Your goal: The task calls for the lines below from the line with "root of tail: (188, 58)" to the line with "left hip: (536, 358)", both ends included, copied exactly, without any pictures.
-*-
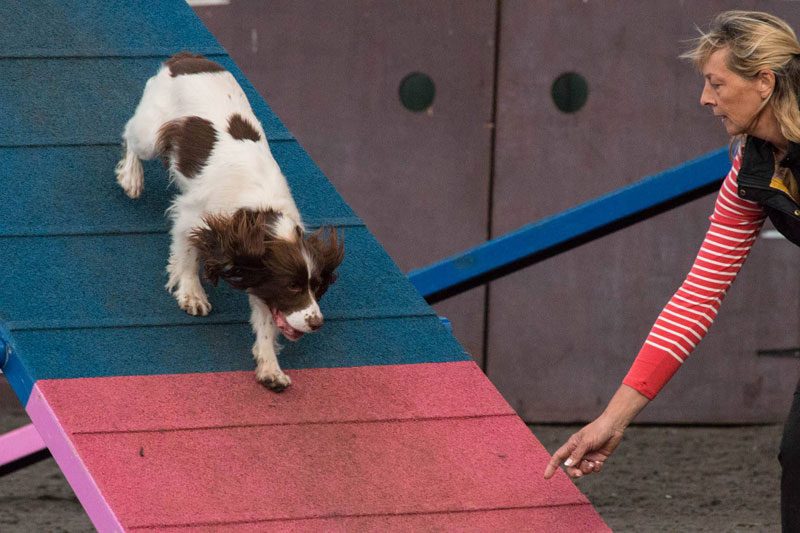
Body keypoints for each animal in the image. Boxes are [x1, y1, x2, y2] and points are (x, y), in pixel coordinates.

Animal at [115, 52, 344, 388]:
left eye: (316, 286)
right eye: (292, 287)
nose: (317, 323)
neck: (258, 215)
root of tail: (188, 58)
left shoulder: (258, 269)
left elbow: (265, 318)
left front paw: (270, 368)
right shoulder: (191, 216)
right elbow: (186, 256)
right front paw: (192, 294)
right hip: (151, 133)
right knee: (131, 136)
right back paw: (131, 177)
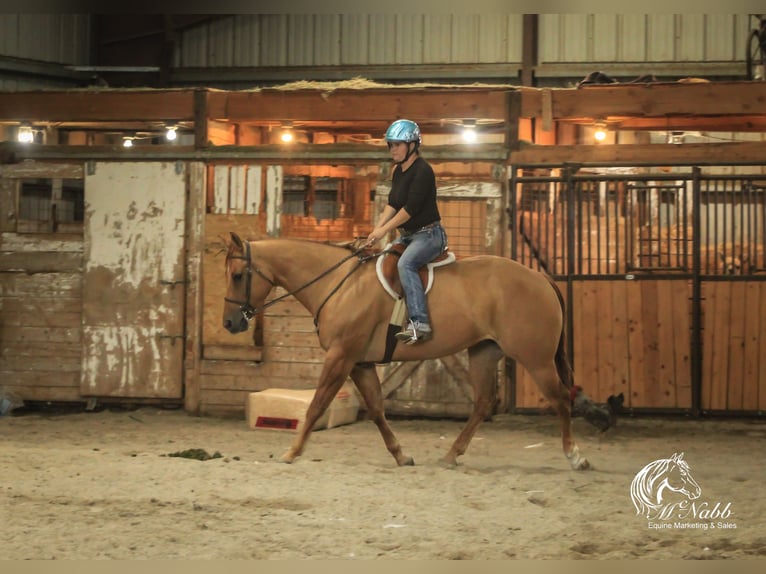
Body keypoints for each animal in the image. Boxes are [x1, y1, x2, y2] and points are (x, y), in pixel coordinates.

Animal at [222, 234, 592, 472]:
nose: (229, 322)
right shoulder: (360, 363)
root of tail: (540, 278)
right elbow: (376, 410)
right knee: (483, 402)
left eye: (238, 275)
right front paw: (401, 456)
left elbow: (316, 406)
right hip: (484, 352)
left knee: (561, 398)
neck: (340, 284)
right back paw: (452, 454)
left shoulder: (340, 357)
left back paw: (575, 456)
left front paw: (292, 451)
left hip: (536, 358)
-*-
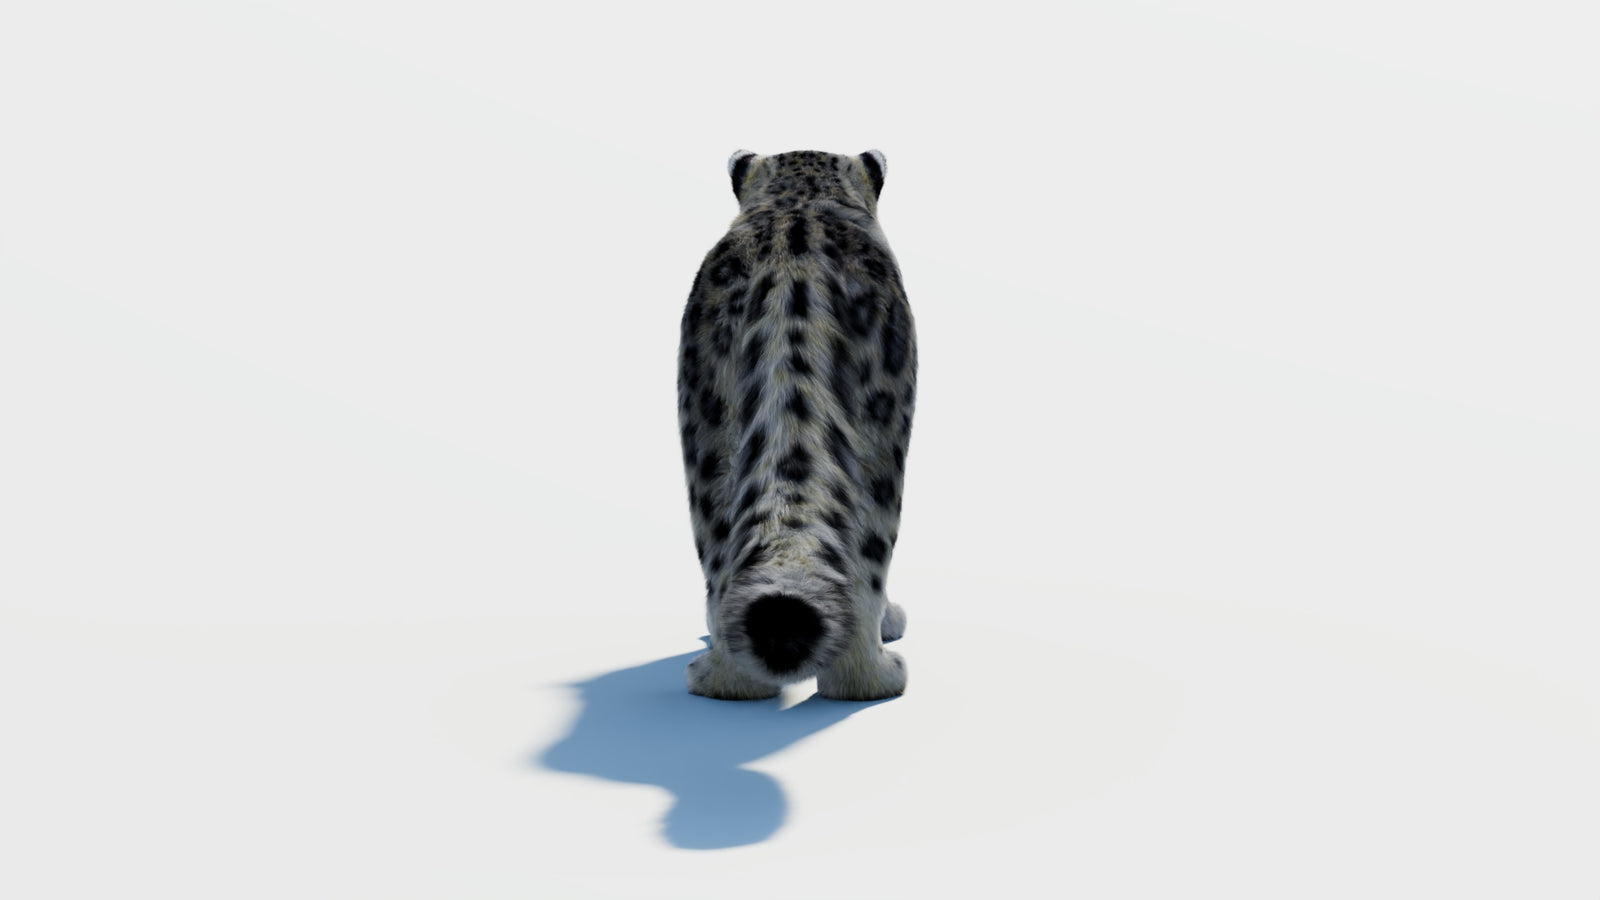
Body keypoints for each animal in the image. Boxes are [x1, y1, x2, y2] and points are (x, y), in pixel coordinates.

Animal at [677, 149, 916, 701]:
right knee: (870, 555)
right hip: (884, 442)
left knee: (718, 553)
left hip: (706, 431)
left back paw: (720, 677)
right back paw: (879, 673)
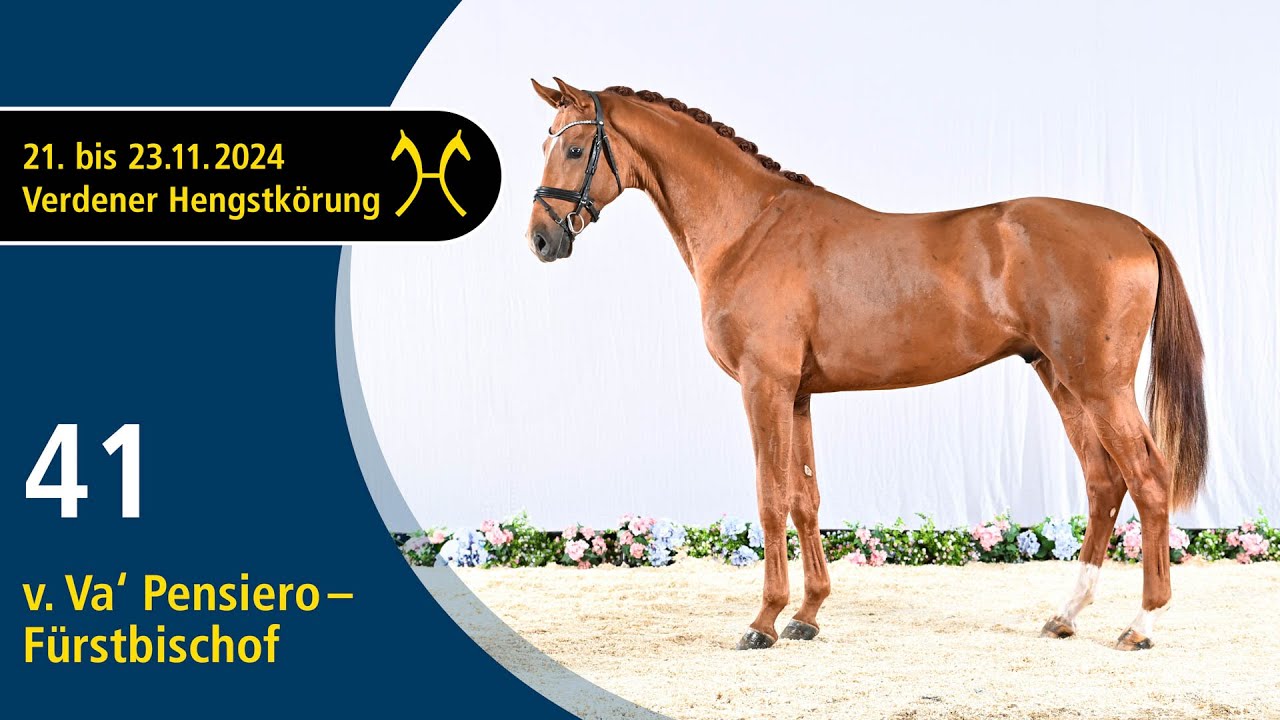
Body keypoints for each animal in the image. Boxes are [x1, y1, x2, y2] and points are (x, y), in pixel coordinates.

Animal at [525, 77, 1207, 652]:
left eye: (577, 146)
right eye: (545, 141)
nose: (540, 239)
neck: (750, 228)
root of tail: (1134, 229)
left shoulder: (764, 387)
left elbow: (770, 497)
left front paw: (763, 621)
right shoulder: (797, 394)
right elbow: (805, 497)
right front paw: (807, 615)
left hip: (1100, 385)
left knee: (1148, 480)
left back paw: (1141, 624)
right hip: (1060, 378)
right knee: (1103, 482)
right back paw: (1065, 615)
-*-
Answer:
root of tail: (188, 58)
left shoulder: (258, 269)
left elbow: (265, 318)
left front paw: (270, 368)
right shoulder: (191, 216)
right elbow: (186, 256)
right front paw: (192, 294)
right hip: (151, 133)
right knee: (131, 136)
right back paw: (131, 177)
Body keypoints for each animal in the image. Boxes are [x1, y1, x2, y2] and points are (x, y), in pixel coordinates.

Animal at [222, 234, 592, 472]:
nose: (229, 322)
right shoulder: (360, 363)
root of tail: (540, 278)
right elbow: (376, 410)
right knee: (483, 402)
left eye: (238, 275)
right front paw: (401, 456)
left elbow: (316, 406)
right hip: (484, 352)
left knee: (561, 398)
neck: (340, 284)
right back paw: (452, 454)
left shoulder: (340, 357)
left back paw: (575, 456)
left front paw: (292, 451)
left hip: (536, 358)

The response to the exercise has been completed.